Mon interlocutrice marche continuellement sur des oeufs, car son boulot consiste à annoncer aux parents un « signalement » pour négligence ou mauvais traitements, et puis évaluer si c’est bel et bien le cas. Mais de ça, elle ne se plaint pas. C’est l’intimidation, les menaces à peine voilées, la violence verbale et psychologique qui, ces temps-ci, lui donnent « envie de pleurer ». Des préoccupations qu’elle met de côté la plupart du temps, mais que l’agression sauvage d’une travailleuse sociale, la semaine dernière, a ravivées. Dans le stationnement d’un centre jeunesse, sa collègue a été frappée à coups de bâton de hockey par un père en colère. Elle s’est retrouvée à l’hôpital avec un bras cassé ; lui, à Pinel, pour une évaluation psychiatrique. La nouvelle a très peu fait la manchette, le syndicat a mis une semaine à réagir, et la direction, elle, tente de se faire rassurante. Peine perdue.

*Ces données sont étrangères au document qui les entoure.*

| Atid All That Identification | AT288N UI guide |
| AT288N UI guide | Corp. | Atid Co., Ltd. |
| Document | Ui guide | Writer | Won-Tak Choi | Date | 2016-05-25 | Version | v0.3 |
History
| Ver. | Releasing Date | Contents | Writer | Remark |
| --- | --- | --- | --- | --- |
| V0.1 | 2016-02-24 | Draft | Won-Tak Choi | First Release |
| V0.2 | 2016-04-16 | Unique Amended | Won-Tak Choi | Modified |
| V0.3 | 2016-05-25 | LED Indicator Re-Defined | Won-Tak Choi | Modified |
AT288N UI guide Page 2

« On est presque toutes des femmes, on travaille seules la plupart du temps, et il n’y a pas de gardien à nos bureaux. Nos chums capoteraient de savoir à quoi on s’expose », dit Alice. D’ailleurs, si ce métier était davantage exercé par des hommes, les conditions ne seraient-elles pas plus sécuritaires ? Pour l’instant, les mesures de protection se résument à un paquet de consignes vestimentaires — « souliers plats, pas de bijoux, rien qui s’agrippe » —, à indiquer le lieu de sa visite et le degré de risque, à quitter les lieux si le parent est intoxiqué, à appeler la police si nécessaire. Alice déplore que l’employeur ne leur fournisse pas au moins un cellulaire pour appeler à l’aide ou signaler leurs déplacements.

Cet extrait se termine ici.